Given an ODE of the form
[tex]y''(x)+p(x)y'(x)+q(x)y(x)=f(x)[/tex]
a regular singular point [tex]x=c[/tex] is one such that [tex]p(x)[/tex] or [tex]q(x)[/tex] diverge as [tex]x\to c[/tex], but the limits of [tex](x-c)p(x)[/tex] and [tex](x-c)^2q(x)[/tex] as [tex]x\to c[/tex] exist.
We have for [tex]x\neq0[/tex],
[tex]3x^2y''+2xy'+x^2y=0\implies y''+\dfrac2{3x}y'+\dfrac13y=0[/tex]

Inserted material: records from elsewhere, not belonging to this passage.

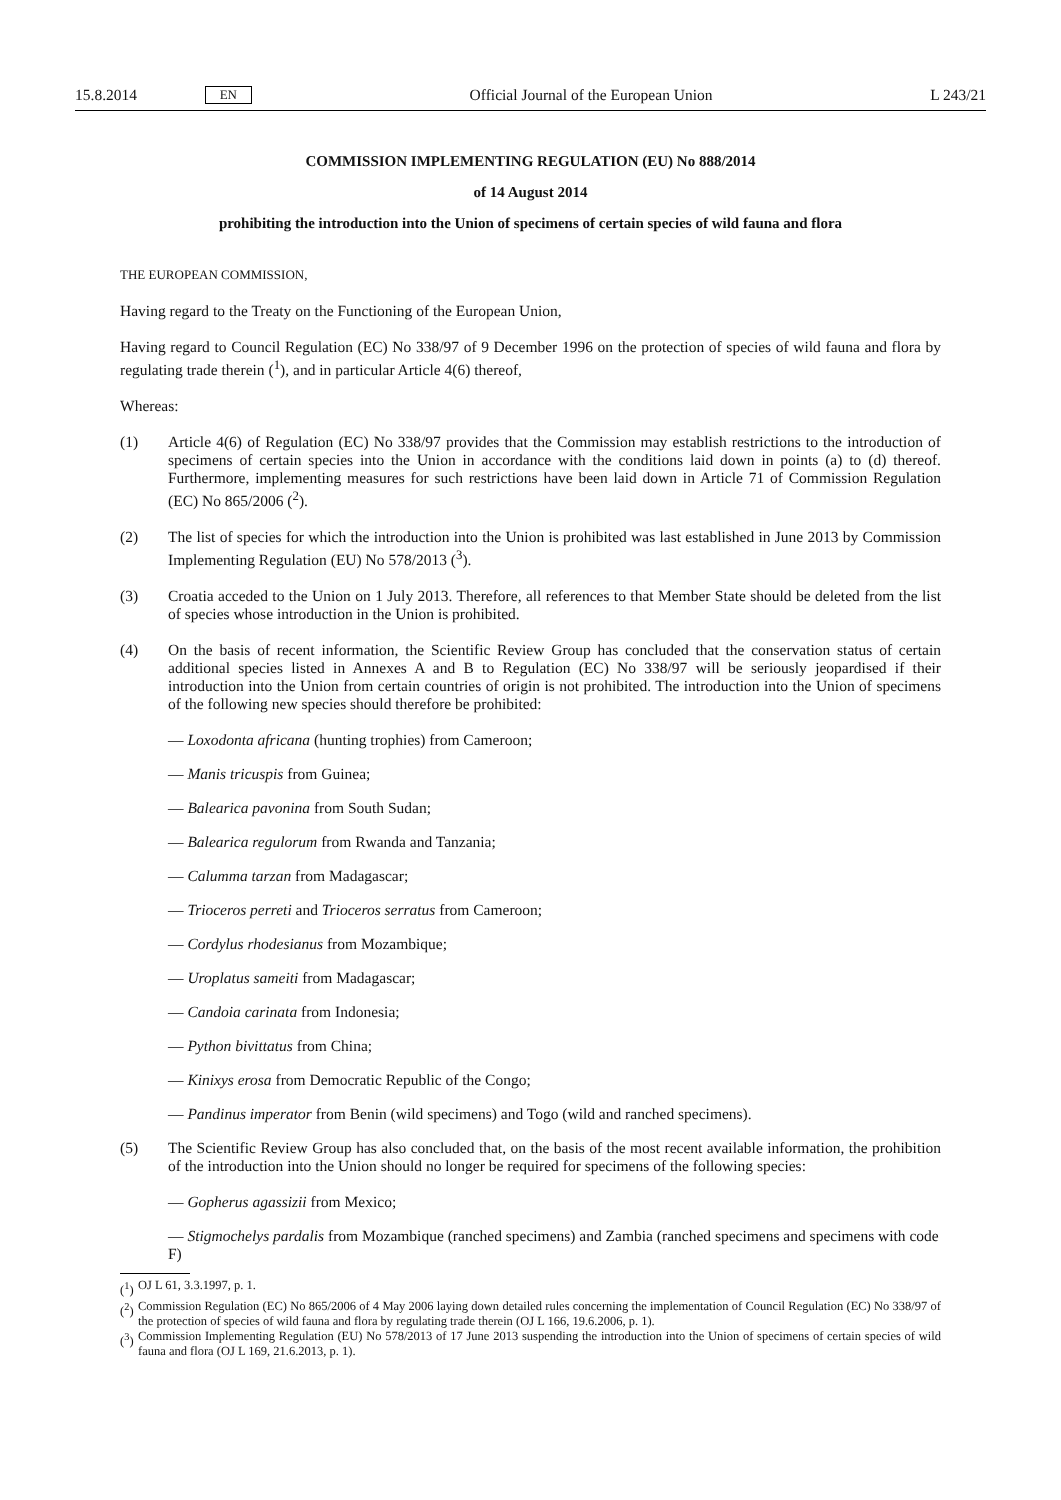15.8.2014 EN Official Journal of the European Union L 243/21
COMMISSION IMPLEMENTING REGULATION (EU) No 888/2014
of 14 August 2014
prohibiting the introduction into the Union of specimens of certain species of wild fauna and flora
THE EUROPEAN COMMISSION,
Having regard to the Treaty on the Functioning of the European Union,
Having regard to Council Regulation (EC) No 338/97 of 9 December 1996 on the protection of species of wild fauna and flora by regulating trade therein (<sup>1</sup>), and in particular Article 4(6) thereof,
Whereas:
(1) Article 4(6) of Regulation (EC) No 338/97 provides that the Commission may establish restrictions to the introduction of specimens of certain species into the Union in accordance with the conditions laid down in points (a) to (d) thereof. Furthermore, implementing measures for such restrictions have been laid down in Article 71 of Commission Regulation (EC) No 865/2006 (<sup>2</sup>).
(2) The list of species for which the introduction into the Union is prohibited was last established in June 2013 by Commission Implementing Regulation (EU) No 578/2013 (<sup>3</sup>).
(3) Croatia acceded to the Union on 1 July 2013. Therefore, all references to that Member State should be deleted from the list of species whose introduction in the Union is prohibited.
(4) On the basis of recent information, the Scientific Review Group has concluded that the conservation status of certain additional species listed in Annexes A and B to Regulation (EC) No 338/97 will be seriously jeopardised if their introduction into the Union from certain countries of origin is not prohibited. The introduction into the Union of specimens of the following new species should therefore be prohibited:
— Loxodonta africana (hunting trophies) from Cameroon;
— Manis tricuspis from Guinea;
— Balearica pavonina from South Sudan;
— Balearica regulorum from Rwanda and Tanzania;
— Calumma tarzan from Madagascar;
— Trioceros perreti and Trioceros serratus from Cameroon;
— Cordylus rhodesianus from Mozambique;
— Uroplatus sameiti from Madagascar;
— Candoia carinata from Indonesia;
— Python bivittatus from China;
— Kinixys erosa from Democratic Republic of the Congo;
— Pandinus imperator from Benin (wild specimens) and Togo (wild and ranched specimens).
(5) The Scientific Review Group has also concluded that, on the basis of the most recent available information, the prohibition of the introduction into the Union should no longer be required for specimens of the following species:
— Gopherus agassizii from Mexico;
— Stigmochelys pardalis from Mozambique (ranched specimens) and Zambia (ranched specimens and specimens with code F)
(<sup>1</sup>)
OJ L 61, 3.3.1997, p. 1.
(<sup>2</sup>)
Commission Regulation (EC) No 865/2006 of 4 May 2006 laying down detailed rules concerning the implementation of Council Regulation (EC) No 338/97 of the protection of species of wild fauna and flora by regulating trade therein (OJ L 166, 19.6.2006, p. 1).
(<sup>3</sup>)
Commission Implementing Regulation (EU) No 578/2013 of 17 June 2013 suspending the introduction into the Union of specimens of certain species of wild fauna and flora (OJ L 169, 21.6.2013, p. 1).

and as [tex]x\to0[/tex], we have [tex]x\cdot\dfrac2{3x}\to\dfrac23[/tex] and [tex]x^2\cdot\dfrac13\to0[/tex], so indeed [tex]x=0[/tex] is a regular singular point.
We then look for a series solution about the regular singular point [tex]x=0[/tex] of the form
[tex]y=\displaystyle\sum_{n\ge0}a_nx^{n+k}[/tex]

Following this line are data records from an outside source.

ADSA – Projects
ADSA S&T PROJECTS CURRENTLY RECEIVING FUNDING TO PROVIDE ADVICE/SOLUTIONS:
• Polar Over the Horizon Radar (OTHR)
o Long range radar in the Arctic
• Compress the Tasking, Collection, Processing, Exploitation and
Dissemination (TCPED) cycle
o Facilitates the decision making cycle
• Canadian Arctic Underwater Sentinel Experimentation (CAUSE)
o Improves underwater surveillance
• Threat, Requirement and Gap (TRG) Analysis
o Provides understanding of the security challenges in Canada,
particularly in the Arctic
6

Substituting into the ODE gives
[tex]\displaystyle3x^2\sum_{n\ge0}a_n(n+k)(n+k-1)x^{n+k-2}+2x\sum_{n\ge0}a_n(n+k)x^{n+k-1}+x^2\sum_{n\ge0}a_nx^{n+k}=0[/tex]
[tex]\displaystyle3\sum_{n\ge2}a_n(n+k)(n+k-1)x^{n+k}+3a_1k(k+1)x^{k+1}+3a_0k(k-1)x^k[/tex]
[tex]\displaystyle+2\sum_{n\ge2}a_n(n+k)x^{n+k}+2a_1(k+1)x^{k+1}+2a_0kx^k[/tex]
[tex]\displaystyle+\sum_{n\ge2}a_{n-2}x^{n+k}=0[/tex]
From this we find the indicial equation to be
[tex](3(k-1)+2)ka_0=0\implies k=0,\,k=\dfrac13[/tex]
Taking [tex]k=\dfrac13[/tex], and in the [tex]x^{k+1}[/tex] term above we find [tex]a_1=0[/tex]. So we have
[tex]\begin{cases}a_0=1\\a_1=0\\\\a_n=-\dfrac{a_{n-2}}{n(3n+1)}&\text{for }n\ge2\end{cases}[/tex]
Since [tex]a_1=0[/tex], all coefficients with an odd index will also vanish.
So the first three terms of the series expansion of this solution are
[tex]\displaystyle\sum_{n\ge0}a_nx^{n+1/3}=a_0x^{1/3}+a_2x^{7/3}+a_4x^{13/3}[/tex]
with [tex]a_0=1[/tex], [tex]a_2=-\dfrac1{14}[/tex], and [tex]a_4=\dfrac1{728}[/tex].